- EXERCISE OBJECTIVE -
Report every line in the records below that holds the word "lines".

- DATA LISTING -
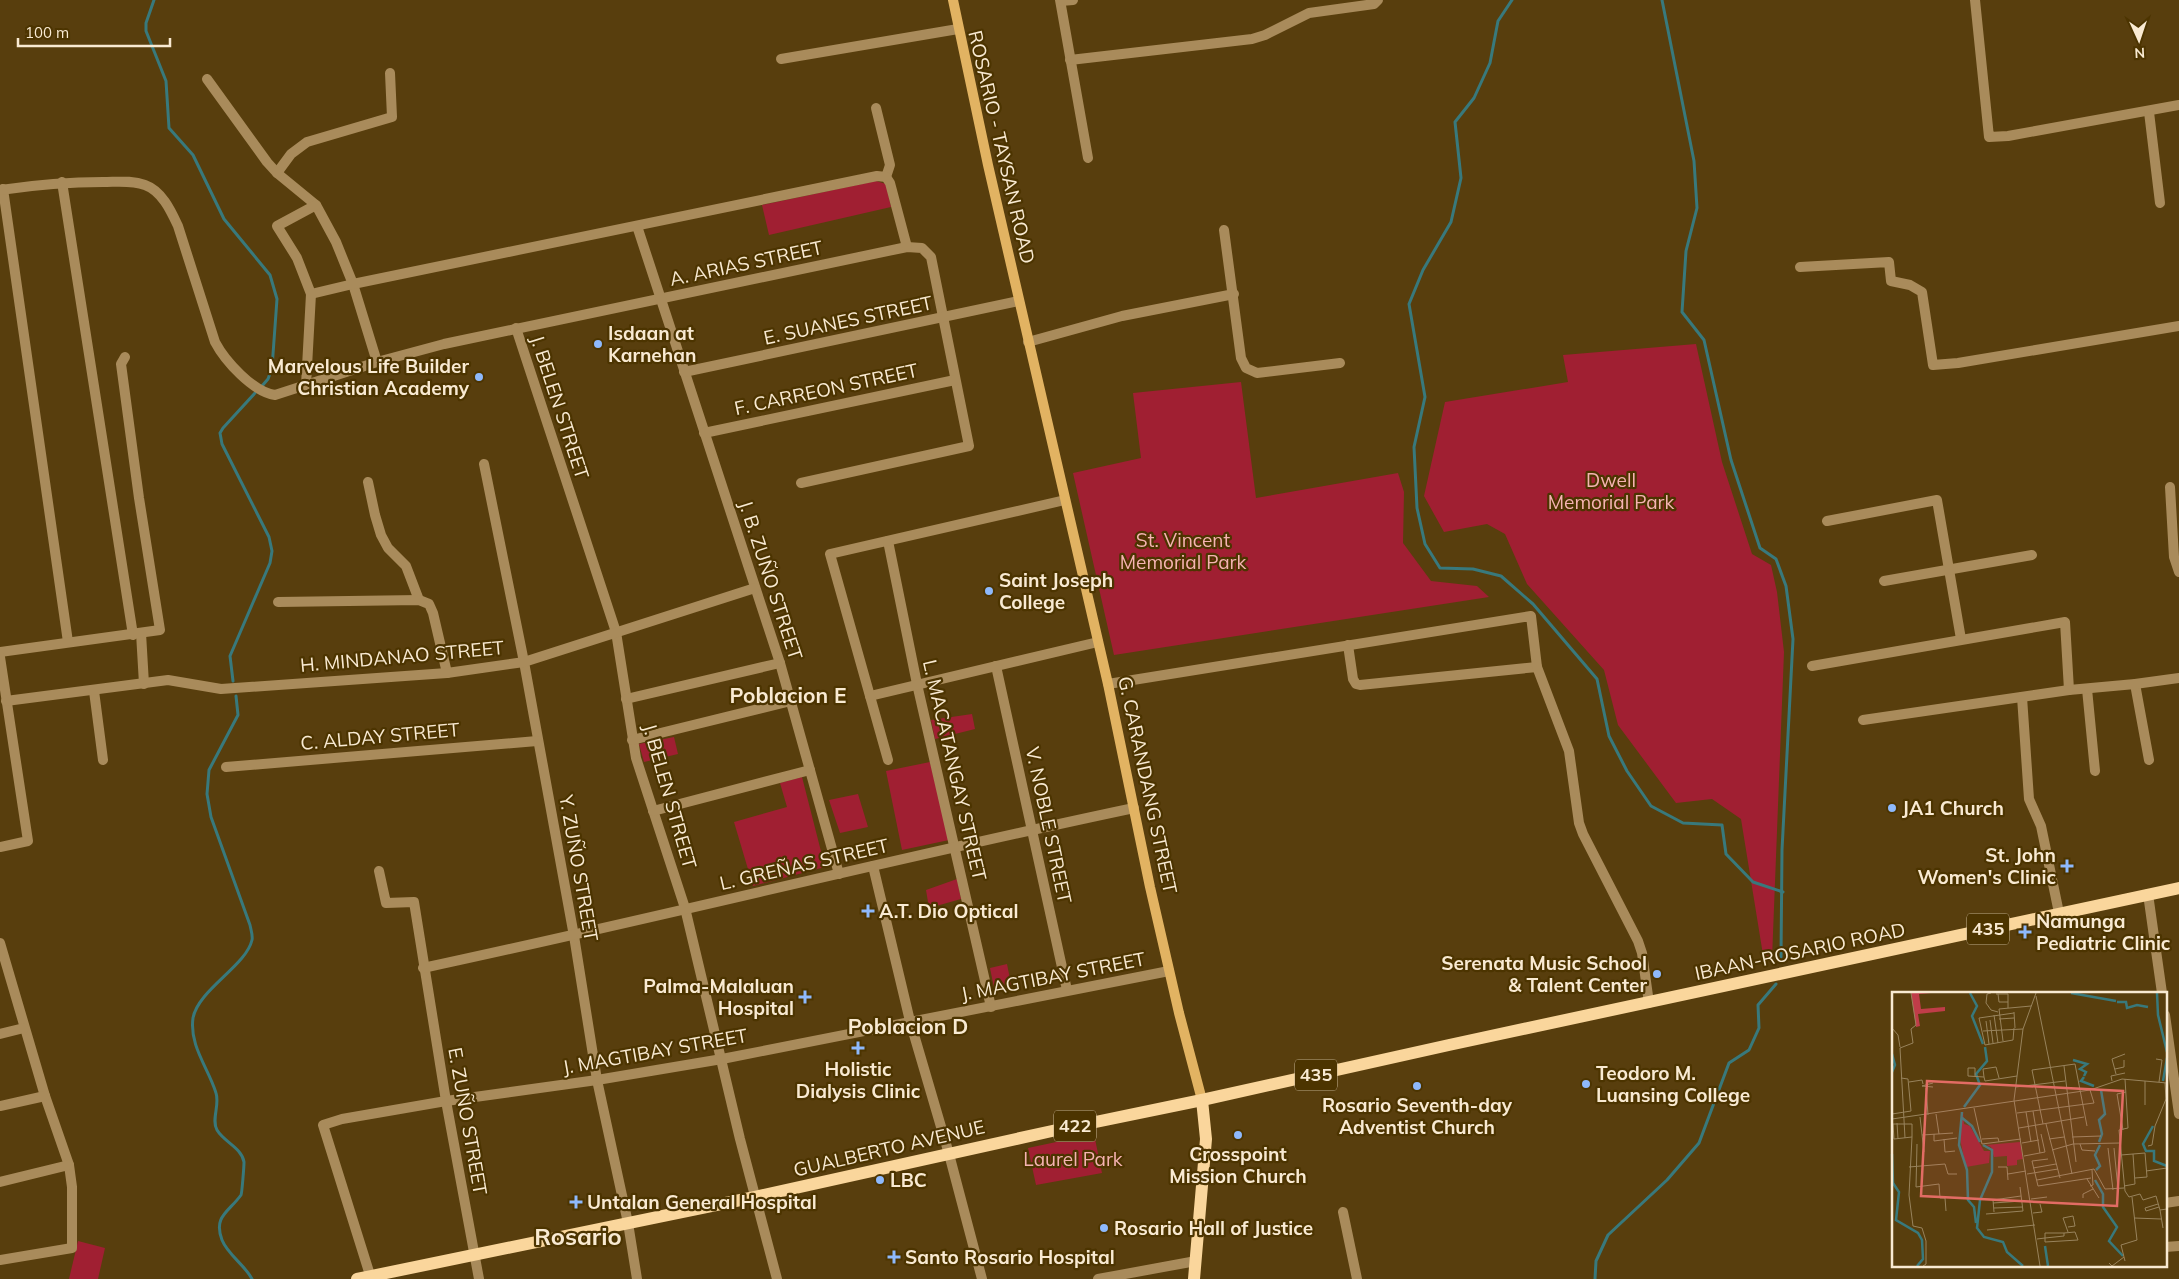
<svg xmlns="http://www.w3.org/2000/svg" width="2179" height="1279" font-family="Mulish,sans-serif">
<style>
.green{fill:#a01f32}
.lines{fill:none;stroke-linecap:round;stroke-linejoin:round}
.stream{stroke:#38797c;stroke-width:3}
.minor{stroke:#a98b5b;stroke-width:10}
.secondary{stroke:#e2b362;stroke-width:10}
.primary{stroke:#fad69c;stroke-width:12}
.poi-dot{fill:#8eb9fc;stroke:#4c3400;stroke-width:2}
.labels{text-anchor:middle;stroke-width:4.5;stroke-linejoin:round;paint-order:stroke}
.shield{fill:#4c3400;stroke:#c5b393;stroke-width:1}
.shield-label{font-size:18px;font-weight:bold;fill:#f9ead2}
.street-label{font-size:19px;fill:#f9ead2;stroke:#4c3400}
.poi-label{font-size:19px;font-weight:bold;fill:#f9ead2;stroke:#4c3400;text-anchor:start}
.park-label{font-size:19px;fill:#f6b3b2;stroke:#4c3400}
.quarter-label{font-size:21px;font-weight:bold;fill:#f9ead2;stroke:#4c3400}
.district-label{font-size:24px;font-weight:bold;fill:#f9ead2;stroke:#4c3400}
.inset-river{fill:none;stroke:#38797c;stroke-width:2.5}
.inset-road{fill:none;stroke:#98835c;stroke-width:1}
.view{fill:#e26c64;fill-opacity:0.15;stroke:#e26c64;stroke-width:2.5}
.inset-edge{fill:none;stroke:#f9ead2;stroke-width:2.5}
</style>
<rect width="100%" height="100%" fill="#583e0d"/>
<!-- green -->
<g class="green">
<path d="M876,181L886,184L891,207L769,235L762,205Z"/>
<path d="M1696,344L1722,462L1752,554L1771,565L1777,592L1784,652L1772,959L1764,961L1741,819L1712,799L1676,803L1618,725L1604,670L1527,584L1505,534L1487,524L1444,532L1424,496L1445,402L1568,382L1563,355Z"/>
<path d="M1241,382L1256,498L1398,473L1404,492L1403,543L1431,581L1477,586L1489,597L1114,655L1073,473L1141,458L1133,393Z"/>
<path d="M972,714L975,729L935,739L931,720Z"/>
<path d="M674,737L678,754L644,762L639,744Z"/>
<path d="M930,762L949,840L902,850L886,771Z"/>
<path d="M802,777L825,867L753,886L734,822L787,807L780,783Z"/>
<path d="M858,794L868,827L840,833L829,800Z"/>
<path d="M957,879L961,899L929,908L926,890Z"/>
<path d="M1007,964L1012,989L995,993L990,968Z"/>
<path d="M1094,1134L1102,1173L1036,1185L1028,1148Z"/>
<path d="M78,1241L105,1248L98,1279H69Z"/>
</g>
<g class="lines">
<!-- stream -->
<g class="stream">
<path d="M154,0L146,23V31L166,81L169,128L193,155L224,219L270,275L277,299L272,368L268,379L262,386"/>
<path d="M1512,0L1498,21L1490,63L1474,98L1455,122L1461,178L1451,222L1423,270L1409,304L1425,397L1414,447L1417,508L1425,544L1440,568L1473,569L1501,576L1533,604L1597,679L1609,736L1627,771L1651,806L1683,823L1722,825L1726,854L1753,882L1783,892"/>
<path d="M1662,0L1694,161L1697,208L1686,251L1682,312L1704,340L1731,460L1760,548L1776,559L1786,586L1793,639L1782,850L1781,957"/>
<path d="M233,681L230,656L270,563L272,551L269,537L222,444L220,433L223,428L255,393"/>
<path d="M236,696L238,715L209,770L207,794L211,817L250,925C251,930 253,936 252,940C246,966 198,990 193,1018C189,1046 209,1069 216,1093C220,1105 211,1120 217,1130C224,1142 242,1148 244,1162C244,1166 242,1193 241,1195C229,1212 213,1216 222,1240C228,1255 245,1265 252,1279"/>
<path d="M1595,1279L1596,1261L1608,1235L1667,1180L1699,1143L1729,1063L1749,1050L1759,1028L1758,1005L1776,984"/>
</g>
<!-- minor -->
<g class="minor">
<path d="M1060,0L1088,158"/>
<path d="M1975,0L1989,137L2008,136L2179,105"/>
<path d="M1061,1L1073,0"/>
<path d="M781,59L958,29"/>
<path d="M1070,60L1252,39L1265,35L1309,13L1374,4L1378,0"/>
<path d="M207,79L267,162L277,173L316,205L336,242L353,284L377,362"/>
<path d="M876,108L890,165L886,177"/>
<path d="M2149,112L2160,203"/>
<path d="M277,173L291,154L307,142L392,117L390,73"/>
<path d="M62,182L133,635"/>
<path d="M3,189L68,642"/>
<path d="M0,190C34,185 69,182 103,182C117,182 132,180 145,185C162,191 171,211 178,226L215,342C225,361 253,392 275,395L377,362L444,344L907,247L922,248L931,257L969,446L801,483"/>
<path d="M637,226L780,663L839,874"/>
<path d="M1224,230L1241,358L1246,368L1257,373L1340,363"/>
<path d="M1800,267L1889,262L1891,281L1910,285L1922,292L1933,365L1958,363L2179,326"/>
<path d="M311,294L353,284L877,176L886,177L890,183L907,247"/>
<path d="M516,328L616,632L636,758L685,908L740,1139L777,1279"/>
<path d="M1028,342L1122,316L1234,294"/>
<path d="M684,372L1019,301"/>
<path d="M306,385L311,294L297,258L277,226L316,205"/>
<path d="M704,433L955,380"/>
<path d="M484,464L524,662L574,936L597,1080L628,1223L637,1279"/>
<path d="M368,482L375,515L381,535L388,548L406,566L419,600"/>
<path d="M2170,487L2174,557L2179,572"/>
<path d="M1827,521L1937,500L1961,639"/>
<path d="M888,541L917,684L991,1007"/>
<path d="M1884,581L2032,555"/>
<path d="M278,602L419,600L429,604L433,613L447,673"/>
<path d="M141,633L144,684"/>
<path d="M1348,645L1353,679L1356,684L1360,685L1537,667"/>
<path d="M0,652L160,630L139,498L121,364L125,357"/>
<path d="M0,657L28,841L0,847"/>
<path d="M996,666L1067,990"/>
<path d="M1812,666L2065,622L2069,690"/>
<path d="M1108,684L1531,616L1537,667L1569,751L1579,823L1583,834L1638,941L1642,953L1649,1003"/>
<path d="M2135,684L2149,760"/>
<path d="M2087,689L2095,771"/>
<path d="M94,691L103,760"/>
<path d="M870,696L1098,642"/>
<path d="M2022,697L2029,799L2041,826L2059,913"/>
<path d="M626,699L780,663"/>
<path d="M6,701L168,680L221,689L447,673L524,662L755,588"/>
<path d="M1863,720L2069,690L2135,684L2179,678"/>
<path d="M632,740L791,701"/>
<path d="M888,760L830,554L1065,500"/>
<path d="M226,767L537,741"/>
<path d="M653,811L810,770"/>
<path d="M873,866L910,1021L949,1154L982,1279"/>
<path d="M379,871L386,903L414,902L446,1101L479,1279"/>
<path d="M2148,894L2162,993"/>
<path d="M0,943L45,1096L69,1165L72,1187V1248L0,1260"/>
<path d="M423,968C661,917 896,858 1134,808"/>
<path d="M2165,1015L2179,1114"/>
<path d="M0,1034L24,1028"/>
<path d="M0,1106L45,1096"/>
<path d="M0,1182L69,1165"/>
<path d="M2165,1203L2179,1201"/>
<path d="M1343,1212L1357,1279"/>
<path d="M2165,1247L2179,1246"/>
<path d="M370,1275L323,1125L342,1119L446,1101L597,1080L722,1059L1169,971"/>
<path d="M1098,1279L1196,1261"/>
</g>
<!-- secondary -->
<path class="secondary" d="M953,0L988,165L1108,684L1150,887L1179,1013L1202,1100"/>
<!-- primary -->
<g class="primary">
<path d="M357,1279L755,1197L1052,1131L1202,1100L1449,1045L2179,888"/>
<path d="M1194,1279L1206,1139L1202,1100"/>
</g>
</g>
<!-- markers -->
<g class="poi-dot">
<circle cx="598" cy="344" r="5"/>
<circle cx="479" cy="377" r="5"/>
<circle cx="989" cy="591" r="5"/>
<circle cx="1892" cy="808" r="5"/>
<path d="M2064.5 858.5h5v5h5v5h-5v5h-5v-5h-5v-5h5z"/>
<path d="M865.5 903.5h5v5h5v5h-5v5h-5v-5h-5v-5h5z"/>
<path d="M2022.5 924.5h5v5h5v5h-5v5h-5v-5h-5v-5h5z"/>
<circle cx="1657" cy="974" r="5"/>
<path d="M802.5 989.5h5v5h5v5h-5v5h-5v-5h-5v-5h5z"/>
<path d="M855.5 1040.5h5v5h5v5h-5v5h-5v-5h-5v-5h5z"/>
<circle cx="1586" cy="1084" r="5"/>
<circle cx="1417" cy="1086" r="5"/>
<circle cx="1238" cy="1135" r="5"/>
<circle cx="880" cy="1180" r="5"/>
<path d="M573.5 1194.5h5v5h5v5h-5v5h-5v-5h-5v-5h5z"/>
<circle cx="1104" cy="1228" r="5"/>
<path d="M891.5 1249.5h5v5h5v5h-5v5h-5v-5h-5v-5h5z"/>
</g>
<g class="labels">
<!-- shield labels -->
<g class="shield">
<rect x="1967" y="913.5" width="42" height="31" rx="4"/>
<rect x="1295" y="1059.5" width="42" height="31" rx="4"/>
<rect x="1054" y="1110.5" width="42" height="31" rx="4"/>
</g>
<g class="shield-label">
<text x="1988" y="935">435</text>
<text x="1316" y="1081">435</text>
<text x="1075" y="1132">422</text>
</g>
<!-- street labels -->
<g class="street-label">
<text transform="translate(1002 147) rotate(77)" y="7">ROSARIO - TAYSAN ROAD</text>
<text transform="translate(746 263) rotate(-12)" y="7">A. ARIAS STREET</text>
<text transform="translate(848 320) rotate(-12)" y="7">E. SUANES STREET</text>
<text transform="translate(826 389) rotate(-12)" y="7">F. CARREON STREET</text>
<text transform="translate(560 407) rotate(72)" y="7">J. BELEN STREET</text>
<text transform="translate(771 580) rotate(72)" y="7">J. B. ZUÑO STREET</text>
<text transform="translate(402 656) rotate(-5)" y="7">H. MINDANAO STREET</text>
<text transform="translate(380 736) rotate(-5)" y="7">C. ALDAY STREET</text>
<text transform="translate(955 770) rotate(77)" y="7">L. MACATANGAY STREET</text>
<text transform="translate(1148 785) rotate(78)" y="7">G. CARANDANG STREET</text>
<text transform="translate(670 796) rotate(74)" y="7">J. BELEN STREET</text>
<text transform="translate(1049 825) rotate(78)" y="7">V. NOBLE STREET</text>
<text transform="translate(804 864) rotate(-13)" y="7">L. GREÑAS STREET</text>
<text transform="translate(579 868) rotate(80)" y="7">Y. ZUÑO STREET</text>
<text transform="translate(1800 951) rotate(-12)" y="7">IBAAN-ROSARIO ROAD</text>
<text transform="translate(1053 976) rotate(-11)" y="7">J. MAGTIBAY STREET</text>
<text transform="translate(655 1051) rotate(-10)" y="7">J. MAGTIBAY STREET</text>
<text transform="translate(468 1121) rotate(80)" y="7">E. ZUÑO STREET</text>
<text transform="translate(889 1148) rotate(-13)" y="7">GUALBERTO AVENUE</text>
</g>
<!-- poi labels -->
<g class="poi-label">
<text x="608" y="340">Isdaan at<tspan x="608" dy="22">Karnehan</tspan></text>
<text x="469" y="373" text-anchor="end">Marvelous Life Builder<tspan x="469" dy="22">Christian Academy</tspan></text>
<text x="999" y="587">Saint Joseph<tspan x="999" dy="22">College</tspan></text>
<text x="1902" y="815">JA1 Church</text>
<text x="2056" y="862" text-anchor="end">St. John<tspan x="2056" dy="22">Women's Clinic</tspan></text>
<text x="879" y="918">A.T. Dio Optical</text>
<text x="2036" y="928">Namunga<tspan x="2036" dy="22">Pediatric Clinic</tspan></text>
<text x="1647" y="970" text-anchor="end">Serenata Music School<tspan x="1647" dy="22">&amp; Talent Center</tspan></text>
<text x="794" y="993" text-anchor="end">Palma-Malaluan<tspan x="794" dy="22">Hospital</tspan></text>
<text x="858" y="1076" text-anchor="middle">Holistic<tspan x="858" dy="22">Dialysis Clinic</tspan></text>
<text x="1596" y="1080">Teodoro M.<tspan x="1596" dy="22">Luansing College</tspan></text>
<text x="1417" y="1112" text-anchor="middle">Rosario Seventh-day<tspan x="1417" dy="22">Adventist Church</tspan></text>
<text x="1238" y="1161" text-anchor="middle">Crosspoint<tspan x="1238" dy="22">Mission Church</tspan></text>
<text x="890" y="1187">LBC</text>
<text x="587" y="1209">Untalan General Hospital</text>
<text x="1114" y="1235">Rosario Hall of Justice</text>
<text x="905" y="1264">Santo Rosario Hospital</text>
</g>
<!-- park labels -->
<g class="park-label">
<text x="1611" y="487">Dwell<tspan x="1611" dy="22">Memorial Park</tspan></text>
<text x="1183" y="547">St. Vincent<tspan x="1183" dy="22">Memorial Park</tspan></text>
<text x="1073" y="1166">Laurel Park</text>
</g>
<!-- quarter labels -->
<g class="quarter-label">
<text x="788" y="703">Poblacion E</text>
<text x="908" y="1034">Poblacion D</text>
</g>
<!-- district labels -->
<g class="district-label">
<text x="578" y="1245">Rosario</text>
</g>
</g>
<!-- overview -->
<g transform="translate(1892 992)">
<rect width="275" height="275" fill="#583e0d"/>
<path d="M71,119L72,132L78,134L92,159H98L97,171L74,175L68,147ZM128,150L131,167L125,168V173L115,174V164L102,165L99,155L94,153Z" fill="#a01f32"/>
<path d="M19,1H39L27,2L29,17L53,15V19L26,22L28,34L24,35Z" fill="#c03d49"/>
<path class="inset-river" d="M78,1L85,14L80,24L91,52M179,1L224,9M265,1L266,23L275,60M225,10H234L235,16L245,13L256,15M0,62L3,73L0,80M181,68L195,72L188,77L194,80L192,84M192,85L189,89L202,94M271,89L275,66M72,115L88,93L84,82L95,69L93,55M70,120L67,153L75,178L76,208L82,215L84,231M69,125L80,134L88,150M261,134L251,152L254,159H262V169L275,174M207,150L210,142L207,128L213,122L209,98M91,153L100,158V180L88,208L85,236L92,245L111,250L115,260L131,274M0,162L1,191L7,200L4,228L26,241L30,248L31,267L25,274M204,178L208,174L203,163L208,153M203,188L211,202V215L225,235L217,249L231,264M153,254L156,274"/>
<path class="inset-road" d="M99,1L95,2L94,11L99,18L106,20M144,1L131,37L122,108L148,274M104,2H116V16M106,2L107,10H116M144,4L180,182M122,20L123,36M102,23L106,51M107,27L122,26M98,28L101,51M94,29L97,52M0,36L6,43L8,55M122,36L121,48L93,53L87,26L122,21M91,39L131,37M111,49L107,17L139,14M264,67L270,68L267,90M172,74L184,170M223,77L232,75V68M224,82L220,67L233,62M83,84V76H76V84L92,85L93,89L125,84M92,85L91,77L104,75L107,86M233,87L236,136L227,138L233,199L237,205L248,202L251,208L264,204L268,218L275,217M220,89L219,84L233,81M253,89V113M17,90L30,88L31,92M41,95L30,94L41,91M124,95L173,89M34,96L36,123M82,116L90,152L129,147M141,119L148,161M134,120L139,150M125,121L202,111L198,98M0,122L19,119L16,87L9,86M44,122L47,142M28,125L32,160M0,127L198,98L230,87L275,91M5,131L6,147M151,132L140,78L183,72L195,134M154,132L168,186M127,136L192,125M231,138L225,102L234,100M42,142V149L65,146M30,143L61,141M20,145L2,147L1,132H20V145L17,203L21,234L30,236L34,249V272L31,274M180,145L209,144M13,146L8,56L21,51L19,37L24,33L19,1M52,147L53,160L63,159M90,147L106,146L107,150M157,147L172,145M130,151L147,148M25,152L24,195L47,192L48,206H53L54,219M188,152L190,158L203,159M256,154L260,153L263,134L274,107L273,91M216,156L221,198M222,156L226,197M160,158L181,152L228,151M229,163L253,161L255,185L243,186M132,164L153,160L149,142M156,167L140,169L146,194L199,186M17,175L53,172L56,182H65M106,175H115L116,188M141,176L164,172M254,179L275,176M116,182L134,179M135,182L166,177M195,187L207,206M145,188L202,177L213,197L232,196M198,194L201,193L200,178M232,194L243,192L241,162M191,206V202L201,197M139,207L155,205M101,211L130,209M266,212L253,216L254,219L267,215M102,216L131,215M268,218L271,236M102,220L101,208L129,204M141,221L150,220L148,212M94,222L131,219L128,195M242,226L269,227M176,235L183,234L181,224L171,226L176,240M95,238L143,233M145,247L153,246L172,244V241L183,240L186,248L153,250V241H172M233,269L229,253L245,248L240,205M217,271L220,274L232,265"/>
<path class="view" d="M35,89L231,99L225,214L29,204Z"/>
<rect width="275" height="275" class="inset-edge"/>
</g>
<!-- north arrow -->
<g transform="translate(2139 40) rotate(177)" stroke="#4c3400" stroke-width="4" paint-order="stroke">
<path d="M0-4L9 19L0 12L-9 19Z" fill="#f9ead2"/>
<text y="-8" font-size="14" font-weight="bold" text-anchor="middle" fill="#f9ead2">N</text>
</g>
<!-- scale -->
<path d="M18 38v8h152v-8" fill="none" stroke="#f9ead2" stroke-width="2.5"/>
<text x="25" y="38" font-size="15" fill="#f9ead2" stroke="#4c3400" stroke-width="4" paint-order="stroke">100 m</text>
</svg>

- YOUR SOLUTION -
.lines{fill:none;stroke-linecap:round;stroke-linejoin:round}
<g class="lines">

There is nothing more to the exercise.